Your assignment ▸
Recast the lines of the data below as a Markdown table with the columns "Row" and "Line," giving each line a row number and leaving out blank lines. Leave the pictures out of the answer.

(Saved entries)
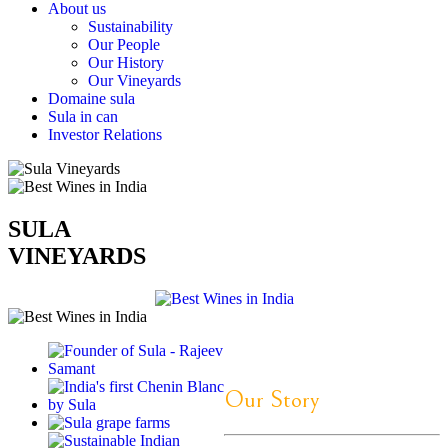
About us
Sustainability
Our People
Our History
Our Vineyards
Domaine sula
Sula in can
Investor Relations
SULA
VINEYARDS
Our Story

Result ▸
| Row | Line |
|---|---|
| 1 | About us |
| 2 | Sustainability |
| 3 | Our People |
| 4 | Our History |
| 5 | Our Vineyards |
| 6 | Domaine sula |
| 7 | Sula in can |
| 8 | Investor Relations |
| 9 | SULA |
| 10 | VINEYARDS |
| 11 | Our Story |